== WORK ITEM ==
Transcribe, without any alteration, only the lines that begin at the line containing "or (d7, d1);" and run to the last line below.

[Dataset records]

■ ■ ■

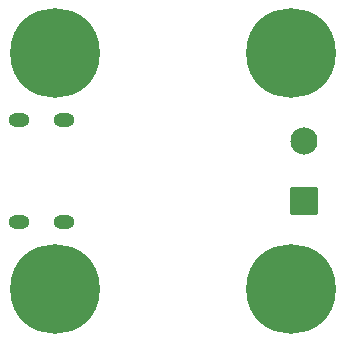
<source format=gbs>
G04 Layer: BottomSolderMaskLayer*
G04 EasyEDA Pro v2.2.37.3, 2025-03-15 19:37:20*
G04 Gerber Generator version 0.3*
G04 Scale: 100 percent, Rotated: No, Reflected: No*
G04 Dimensions in millimeters*
G04 Leading zeros omitted, absolute positions, 4 integers and 5 decimals*
%FSLAX45Y45*%
%MOMM*%
%AMRoundRect*1,1,$1,$2,$3*1,1,$1,$4,$5*1,1,$1,0-$2,0-$3*1,1,$1,0-$4,0-$5*20,1,$1,$2,$3,$4,$5,0*20,1,$1,$4,$5,0-$2,0-$3,0*20,1,$1,0-$2,0-$3,0-$4,0-$5,0*20,1,$1,0-$4,0-$5,$2,$3,0*4,1,4,$2,$3,$4,$5,0-$2,0-$3,0-$4,0-$5,$2,$3,0*%
%ADD10RoundRect,0.0973X-1.10215X-1.10215X-1.10215X1.10215*%
%ADD11C,2.3016*%
%ADD12C,7.602*%
%ADD13O,1.802X1.202*%
G75*


G04 Pad Start*
G54D10*
G01X2610000Y1246000D03*
G54D11*
G01X2610000Y1754000D03*
G54D12*
G01X500000Y500000D03*
G01X2500000Y500000D03*
G01X2500000Y2500000D03*
G01X500000Y2500000D03*
G54D13*
G01X197498Y1068007D03*
G01X197498Y1931988D03*
G01X577507Y1068007D03*
G01X577507Y1931988D03*
G04 Pad End*

M02*


</source>
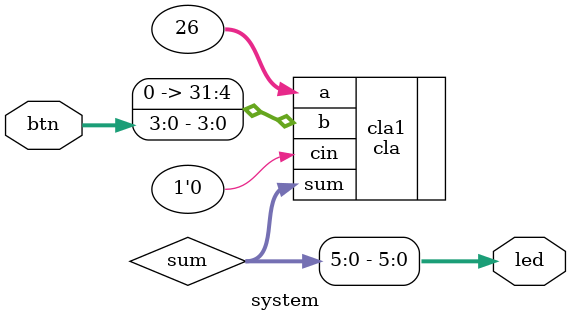
<source format=v>
module system (
   input wire [3:0] btn,
   output wire [5:0] led
);

wire [31:0] sum;
cla cla1 (
   .a (32'd26),
   .b ({28'b0, btn}),
   .cin (1'b0),
   .sum (sum)
);

assign led = sum[5:0];
endmodule

</source>
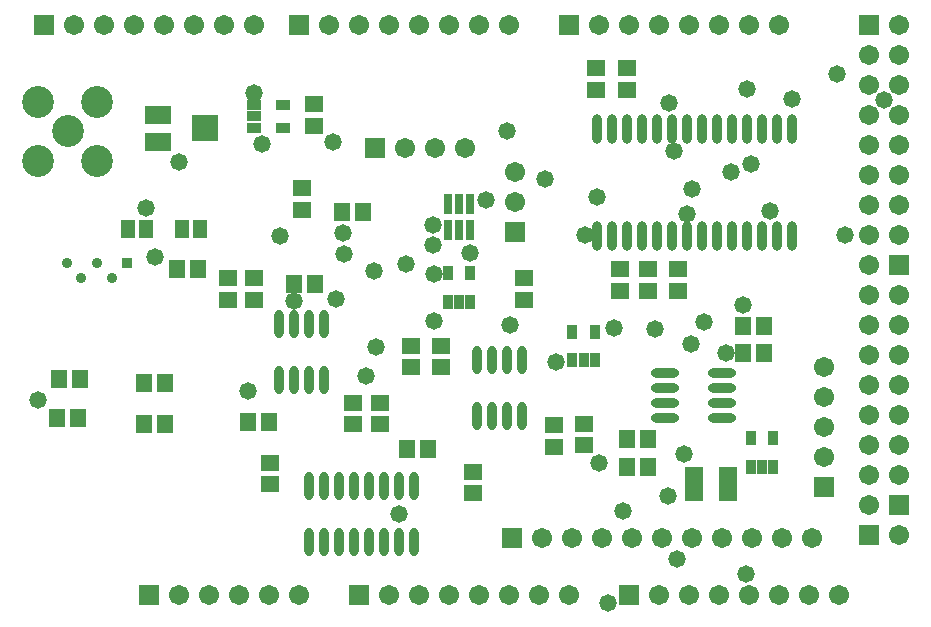
<source format=gts>
%FSDAX24Y24*%
%MOIN*%
%SFA1B1*%

%IPPOS*%
%ADD39R,0.055200X0.063100*%
%ADD40R,0.063100X0.055200*%
%ADD41O,0.031600X0.098600*%
%ADD42R,0.033600X0.051300*%
%ADD43O,0.031600X0.094600*%
%ADD44R,0.051300X0.063100*%
%ADD45R,0.051300X0.033600*%
%ADD46R,0.086700X0.059200*%
%ADD47R,0.086700X0.086700*%
%ADD48O,0.094600X0.031600*%
%ADD49R,0.059200X0.114300*%
%ADD50R,0.029700X0.065100*%
%ADD51R,0.029700X0.065100*%
%ADD52R,0.067100X0.067100*%
%ADD53C,0.067100*%
%ADD54R,0.067100X0.067100*%
%ADD55C,0.106400*%
%ADD56R,0.035600X0.035600*%
%ADD57C,0.035600*%
%ADD58C,0.058000*%
%LNpcb_csn_v3_1-1*%
%LPD*%
G54D39*
X013096Y005750D03*
X013804D03*
X010054Y011250D03*
X009346D03*
X004346Y007950D03*
X005054D03*
X004346Y006600D03*
X005054D03*
X001496Y008100D03*
X002204D03*
X001446Y006800D03*
X002154D03*
X008504Y006650D03*
X007796D03*
X011654Y013650D03*
X010946D03*
X020446Y006100D03*
X021154D03*
X025004Y009850D03*
X024296D03*
Y008950D03*
X025004D03*
X021154Y005150D03*
X020446D03*
X005446Y011750D03*
X006154D03*
G54D40*
X019400Y017746D03*
Y018454D03*
X020450D03*
Y017746D03*
X022150Y011046D03*
Y011754D03*
X020200D03*
Y011046D03*
X021150Y011754D03*
Y011046D03*
X018000Y006554D03*
Y005846D03*
X013250Y008496D03*
Y009204D03*
X014250D03*
Y008496D03*
X008550Y004596D03*
Y005304D03*
X017000Y010746D03*
Y011454D03*
X015300Y004296D03*
Y005004D03*
X010000Y017254D03*
Y016546D03*
X011300Y007304D03*
Y006596D03*
X009600Y013746D03*
Y014454D03*
X012200Y007304D03*
Y006596D03*
X007150Y011454D03*
Y010746D03*
X008000Y011454D03*
Y010746D03*
X019000Y005896D03*
Y006604D03*
G54D41*
X025950Y016441D03*
X025450D03*
X024950D03*
X024450D03*
X023950D03*
X023450D03*
X022950D03*
X022450D03*
X021950D03*
X021450D03*
X020950D03*
X020450D03*
X019950D03*
X019450D03*
X025950Y012859D03*
X025450D03*
X024950D03*
X024450D03*
X023950D03*
X023450D03*
X022950D03*
X022450D03*
X021950D03*
X021450D03*
X020950D03*
X020450D03*
X019950D03*
X019450D03*
G54D42*
X014476Y011622D03*
X015224D03*
Y010678D03*
X014850D03*
X014476D03*
X024576Y005178D03*
X024950D03*
X025324D03*
Y006122D03*
X024576D03*
X018626Y008728D03*
X019000D03*
X019374D03*
Y009672D03*
X018626D03*
G54D43*
X013350Y004545D03*
X012850D03*
X012350D03*
X011850D03*
X011350D03*
X010850D03*
X010350D03*
X009850D03*
X013350Y002655D03*
X012850D03*
X012350D03*
X011850D03*
X011350D03*
X010850D03*
X010350D03*
X009850D03*
X015450Y006855D03*
X015950D03*
X016450D03*
X016950D03*
X015450Y008745D03*
X015950D03*
X016450D03*
X016950D03*
X008850Y008055D03*
X009350D03*
X009850D03*
X010350D03*
X008850Y009945D03*
X009350D03*
X009850D03*
X010350D03*
G54D44*
X006195Y013100D03*
X005605D03*
X004395D03*
X003805D03*
G54D45*
X008972Y017224D03*
Y016476D03*
X008028D03*
Y016850D03*
Y017224D03*
G54D46*
X004813Y015997D03*
Y016903D03*
G54D47*
X006387Y016450D03*
G54D48*
X023595Y006800D03*
Y007300D03*
Y007800D03*
Y008300D03*
X021705Y006800D03*
Y007300D03*
Y007800D03*
Y008300D03*
G54D49*
X022679Y004600D03*
X023821D03*
G54D50*
X014476Y013077D03*
G54D51*
X014850Y013077D03*
X015224D03*
Y013923D03*
X014850D03*
X014476D03*
G54D52*
X011500Y000900D03*
X028500Y002900D03*
X016600Y002800D03*
X028500Y019900D03*
X009500D03*
X020500Y000900D03*
X012050Y015800D03*
X001000Y019900D03*
X018500D03*
X004500Y000900D03*
G54D53*
X012500Y000900D03*
X013500D03*
X014500D03*
X015500D03*
X016500D03*
X017500D03*
X018500D03*
X029500Y002900D03*
X026600Y002800D03*
X025600D03*
X024600D03*
X023600D03*
X022600D03*
X021600D03*
X020600D03*
X019600D03*
X018600D03*
X017600D03*
X029500Y019900D03*
X010500D03*
X011500D03*
X012500D03*
X013500D03*
X014500D03*
X015500D03*
X016500D03*
X021500Y000900D03*
X022500D03*
X023500D03*
X024500D03*
X025500D03*
X026500D03*
X027500D03*
X028500Y003900D03*
X029500Y004900D03*
X028500D03*
X029500Y005900D03*
X028500D03*
X029500Y006900D03*
X028500D03*
X029500Y007900D03*
X028500D03*
X029500Y008900D03*
X028500D03*
X029500Y009900D03*
X028500D03*
X029500Y010900D03*
X028500D03*
X015050Y015800D03*
X014050D03*
X013050D03*
X002000Y019900D03*
X003000D03*
X004000D03*
X005000D03*
X006000D03*
X007000D03*
X008000D03*
X019500D03*
X020500D03*
X021500D03*
X022500D03*
X023500D03*
X024500D03*
X025500D03*
X005500Y000900D03*
X006500D03*
X007500D03*
X008500D03*
X009500D03*
X028500Y011900D03*
X029500Y012900D03*
X028500D03*
X029500Y013900D03*
X028500D03*
X029500Y014900D03*
X028500D03*
X029500Y015900D03*
X028500D03*
X029500Y016900D03*
X028500D03*
X029500Y017900D03*
X028500D03*
X029500Y018900D03*
X028500D03*
X016700Y015000D03*
Y014000D03*
X027000Y005500D03*
Y006500D03*
Y007500D03*
Y008500D03*
G54D54*
X029500Y003900D03*
Y011900D03*
X016700Y013000D03*
X027000Y004500D03*
G54D55*
X000816Y017334D03*
X002784D03*
Y015366D03*
X000816D03*
X001800Y016350D03*
G54D56*
X003764Y011950D03*
G54D57*
X002252Y011450D03*
X003276D03*
X001764Y011950D03*
X002764D03*
G54D58*
X022570Y009270D03*
X021370Y009780D03*
X019440Y014160D03*
X011010Y012280D03*
X012000Y011692D03*
X013970Y012570D03*
X005520Y015340D03*
X017700Y014750D03*
X020010Y009800D03*
X019520Y005300D03*
X014000Y010030D03*
X022620Y014420D03*
X023910Y015010D03*
X024580Y015260D03*
X004395Y013810D03*
X020320Y003700D03*
X027700Y012900D03*
X016440Y016350D03*
X000820Y007410D03*
X019800Y000620D03*
X021800Y004200D03*
X024400Y001600D03*
X007796Y007700D03*
X008870Y012880D03*
X015224Y012286D03*
X012850Y003600D03*
X013090Y011940D03*
X013980Y013220D03*
X022450Y013600D03*
X010990Y012970D03*
X011750Y008210D03*
X009350Y010690D03*
X019050Y012890D03*
X015740Y014050D03*
X023020Y010000D03*
X010750Y010770D03*
X023760Y008950D03*
X024320Y010550D03*
X008280Y015930D03*
X018090Y008660D03*
X016550Y009910D03*
X010630Y015990D03*
X008000Y017640D03*
X004700Y012160D03*
X021860Y017290D03*
X022000Y015710D03*
X029000Y017400D03*
X024450Y017760D03*
X025950Y017420D03*
X027460Y018250D03*
X025200Y013690D03*
X012070Y009170D03*
X014020Y011590D03*
X022100Y002110D03*
X022340Y005590D03*
M02*
</source>
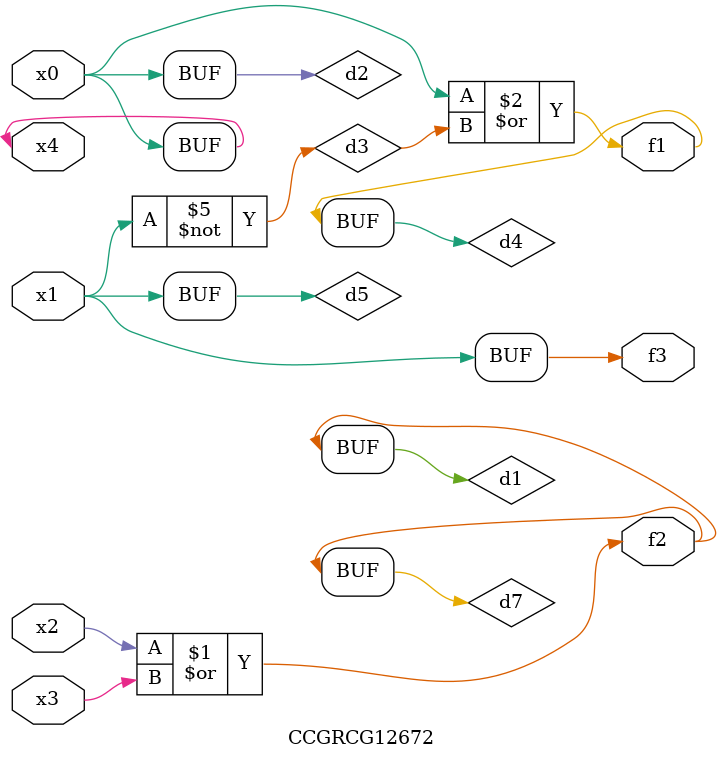
<source format=v>
module CCGRCG12672(
	input x0, x1, x2, x3, x4,
	output f1, f2, f3
);

	wire d1, d2, d3, d4, d5, d6, d7;

	or (d1, x2, x3);
	buf (d2, x0, x4);
	not (d3, x1);
	or (d4, d2, d3);
	not (d5, d3);
	nand (d6, d1, d3);
	or (d7, d1);
	assign f1 = d4;
	assign f2 = d7;
	assign f3 = d5;
endmodule

</source>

■ ■ ■

== ANSWER ==
	or (d7, d1);
	assign f1 = d4;
	assign f2 = d7;
	assign f3 = d5;
endmodule

</source>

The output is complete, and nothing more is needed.